# What techniques doy ou use to dry cocofiber substrate?



## DannyH (Aug 9, 2011)

In my opinion, its the most annoying thing to get it in a brick, and have a bucket of dirt that you wait to dry, but no petstores near me have it in loose form. Anyone have any creative ways of drying it faster?


----------



## robinsonxcr (Aug 13, 2011)

1 use less water, i use 2 quarts when it says 4 
2 use hot or boiling water 
3 break the brick apart with a knife, don't use a good knife the bricks always have sand/pebbles presed in
4 after it expands and it's still hot put it in the oven at 300 and stir it often, use a big shollow dish so there's a big surface area,  
after it dries close to where you want it shut the oven off and let it cool, it's also pretty sterile now. oh and don't load up a bunch of plastic cups before it's fully cooled.


----------



## Kazahmish (Aug 14, 2011)

actually I did some research last night/this morning and found Petco has some loose stuff that it seems you can order on the net.. haven't tried it yet, but I believe that is the way I will go when I need it


----------



## Quazgar (Aug 14, 2011)

Being as it's the summer and quite hot in most places right now, put it into large shallow dishes with a lot of surface area in the sun and it will dry out within a day


----------



## catfishrod69 (Aug 14, 2011)

i find the exxo terra plantation soil in the bricks to be the best...it dries quickly..and i dont go by what the water ratio says, if you put in what it says, then it will be no where near enough.....i just go by judgement, and it turns out right....when i dry mine, i basically just leave it in the bucket i mix it in, and, keep stirring it, with a fan on it...but you could always put some in the oven, or spread it out really thin...


----------



## Jayz159 (Aug 14, 2011)

I kinda just hairdry it lol.


----------



## Kirsten (Aug 15, 2011)

I skip coco fibre all together and use straight peat for my terrestrials and peat with moss or vermiculite and a false bottom for my arboreals.


----------



## RayH (Aug 15, 2011)

I just make up large amounts of it some time before I need to use it and leave it in a well ventilated area to dry out.


----------



## webbedone (Aug 15, 2011)

I use the all mighty powerful SUN!!!  you can also bake it in the oven at a low setting with the door open if you dont mind the smell


----------



## paassatt (Aug 15, 2011)

Kazahmish said:


> actually I did some research last night/this morning and found Petco has some loose stuff that it seems you can order on the net.. haven't tried it yet, but I believe that is the way I will go when I need it


There's a difference between coco fibre and coco husk.

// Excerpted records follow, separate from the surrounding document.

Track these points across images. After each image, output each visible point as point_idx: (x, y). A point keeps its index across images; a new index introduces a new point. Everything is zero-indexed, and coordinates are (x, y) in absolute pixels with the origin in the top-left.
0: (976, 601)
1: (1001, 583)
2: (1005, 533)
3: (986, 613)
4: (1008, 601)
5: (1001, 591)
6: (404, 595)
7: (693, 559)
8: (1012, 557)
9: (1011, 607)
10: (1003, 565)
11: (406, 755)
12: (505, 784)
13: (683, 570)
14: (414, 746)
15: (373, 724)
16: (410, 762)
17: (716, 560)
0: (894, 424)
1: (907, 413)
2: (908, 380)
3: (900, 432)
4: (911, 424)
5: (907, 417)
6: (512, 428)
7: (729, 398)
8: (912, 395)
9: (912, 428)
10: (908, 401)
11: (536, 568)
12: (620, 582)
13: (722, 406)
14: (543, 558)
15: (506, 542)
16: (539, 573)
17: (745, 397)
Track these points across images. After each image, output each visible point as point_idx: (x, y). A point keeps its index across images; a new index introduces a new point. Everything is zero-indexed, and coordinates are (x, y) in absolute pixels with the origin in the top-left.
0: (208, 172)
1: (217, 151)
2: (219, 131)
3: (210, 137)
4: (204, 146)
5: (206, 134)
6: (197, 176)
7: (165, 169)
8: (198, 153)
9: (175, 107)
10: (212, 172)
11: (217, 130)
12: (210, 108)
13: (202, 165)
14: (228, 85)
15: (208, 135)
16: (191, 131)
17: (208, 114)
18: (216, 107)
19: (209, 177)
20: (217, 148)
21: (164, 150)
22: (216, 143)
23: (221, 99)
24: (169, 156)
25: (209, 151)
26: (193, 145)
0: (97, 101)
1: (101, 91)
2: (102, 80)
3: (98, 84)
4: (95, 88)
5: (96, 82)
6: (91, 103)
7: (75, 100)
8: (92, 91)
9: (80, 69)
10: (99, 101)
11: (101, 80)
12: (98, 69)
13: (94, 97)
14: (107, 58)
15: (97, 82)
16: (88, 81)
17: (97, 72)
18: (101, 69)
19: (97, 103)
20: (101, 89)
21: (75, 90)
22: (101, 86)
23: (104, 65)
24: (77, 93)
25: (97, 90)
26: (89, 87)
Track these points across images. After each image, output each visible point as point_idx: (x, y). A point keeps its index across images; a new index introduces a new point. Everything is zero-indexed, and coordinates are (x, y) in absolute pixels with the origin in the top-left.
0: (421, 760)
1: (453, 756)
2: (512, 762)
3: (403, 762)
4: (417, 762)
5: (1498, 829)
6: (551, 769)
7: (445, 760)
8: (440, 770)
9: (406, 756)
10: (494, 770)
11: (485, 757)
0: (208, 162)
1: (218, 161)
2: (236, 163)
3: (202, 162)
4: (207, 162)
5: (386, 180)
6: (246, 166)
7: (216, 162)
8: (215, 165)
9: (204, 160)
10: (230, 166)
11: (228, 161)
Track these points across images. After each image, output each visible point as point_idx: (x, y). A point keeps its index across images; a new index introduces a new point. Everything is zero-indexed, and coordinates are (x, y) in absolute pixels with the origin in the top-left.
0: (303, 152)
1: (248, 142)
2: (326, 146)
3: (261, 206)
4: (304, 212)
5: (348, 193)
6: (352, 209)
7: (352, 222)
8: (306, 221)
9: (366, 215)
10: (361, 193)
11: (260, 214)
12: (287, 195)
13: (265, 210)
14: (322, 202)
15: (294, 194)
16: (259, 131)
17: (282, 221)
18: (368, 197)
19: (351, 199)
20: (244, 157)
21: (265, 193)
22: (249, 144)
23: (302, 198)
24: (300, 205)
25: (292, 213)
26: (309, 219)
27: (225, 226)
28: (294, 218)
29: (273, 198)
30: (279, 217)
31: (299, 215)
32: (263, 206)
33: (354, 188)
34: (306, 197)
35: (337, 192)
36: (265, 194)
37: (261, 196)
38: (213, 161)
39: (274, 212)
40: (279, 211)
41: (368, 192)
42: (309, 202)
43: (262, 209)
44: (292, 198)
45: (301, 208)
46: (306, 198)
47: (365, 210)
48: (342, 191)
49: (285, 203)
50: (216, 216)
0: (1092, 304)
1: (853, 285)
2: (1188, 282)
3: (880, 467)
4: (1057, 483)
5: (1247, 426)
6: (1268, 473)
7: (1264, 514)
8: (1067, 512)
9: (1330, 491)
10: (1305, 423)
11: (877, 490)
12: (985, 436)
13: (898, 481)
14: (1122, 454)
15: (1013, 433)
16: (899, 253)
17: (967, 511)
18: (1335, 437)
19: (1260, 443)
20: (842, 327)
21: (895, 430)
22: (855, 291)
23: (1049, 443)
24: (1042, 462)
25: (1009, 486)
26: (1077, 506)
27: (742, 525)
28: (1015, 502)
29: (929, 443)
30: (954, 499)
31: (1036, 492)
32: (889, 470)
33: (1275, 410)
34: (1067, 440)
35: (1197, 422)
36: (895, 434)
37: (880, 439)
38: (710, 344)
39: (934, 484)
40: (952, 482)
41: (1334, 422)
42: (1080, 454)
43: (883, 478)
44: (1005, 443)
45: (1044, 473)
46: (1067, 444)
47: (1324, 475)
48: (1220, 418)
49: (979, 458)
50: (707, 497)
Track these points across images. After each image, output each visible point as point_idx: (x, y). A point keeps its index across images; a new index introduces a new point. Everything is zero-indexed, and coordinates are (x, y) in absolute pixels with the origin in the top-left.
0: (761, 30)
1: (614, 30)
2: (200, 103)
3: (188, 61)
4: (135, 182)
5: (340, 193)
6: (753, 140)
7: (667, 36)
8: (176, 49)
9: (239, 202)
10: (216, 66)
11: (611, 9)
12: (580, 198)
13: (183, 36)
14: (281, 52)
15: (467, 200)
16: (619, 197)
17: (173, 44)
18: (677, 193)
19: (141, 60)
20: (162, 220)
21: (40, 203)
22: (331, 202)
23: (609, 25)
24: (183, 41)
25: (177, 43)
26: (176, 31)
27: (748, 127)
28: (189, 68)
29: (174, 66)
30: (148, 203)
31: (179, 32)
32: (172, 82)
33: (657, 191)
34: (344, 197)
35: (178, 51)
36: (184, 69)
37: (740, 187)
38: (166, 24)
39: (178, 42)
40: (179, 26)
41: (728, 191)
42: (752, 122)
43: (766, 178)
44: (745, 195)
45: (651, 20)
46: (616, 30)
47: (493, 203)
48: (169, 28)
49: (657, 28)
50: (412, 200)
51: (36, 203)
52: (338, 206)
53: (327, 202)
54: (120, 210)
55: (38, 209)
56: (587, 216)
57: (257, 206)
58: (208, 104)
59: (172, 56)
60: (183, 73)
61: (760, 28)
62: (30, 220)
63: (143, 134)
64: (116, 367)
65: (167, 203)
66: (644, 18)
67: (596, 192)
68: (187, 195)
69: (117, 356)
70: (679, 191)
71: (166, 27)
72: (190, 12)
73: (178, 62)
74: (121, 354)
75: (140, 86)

Most of the loose stuff you'll find in bags is husk. Very stringy and doesn't make a good substrate, in my opinion.


----------



## Cuda1973 (Nov 2, 2011)

I lay it out on a tarp and spread it very thin. Set it out in the sun to dry, stirring occasionally. Will be dry in just a couple of hours.


----------



## Tim Benzedrine (Nov 3, 2011)

In the summer I put it in a large aluminum pan and leave it under the sun, stirring it periodically. In the winter I bake it.. I've considered accelerating the summer method by placing it on the roof, but I never really need it any faster so have never bothered.


----------



## Hendersoniana (Nov 3, 2011)

my bro has a marine fish tank and a chiller, so i use the chiller fan outside to blow dry my sand and coco peat for my Ts and Scorps. Works really well as the air is warm and it dries fast if its a sunny day and no rain to interrupt.


----------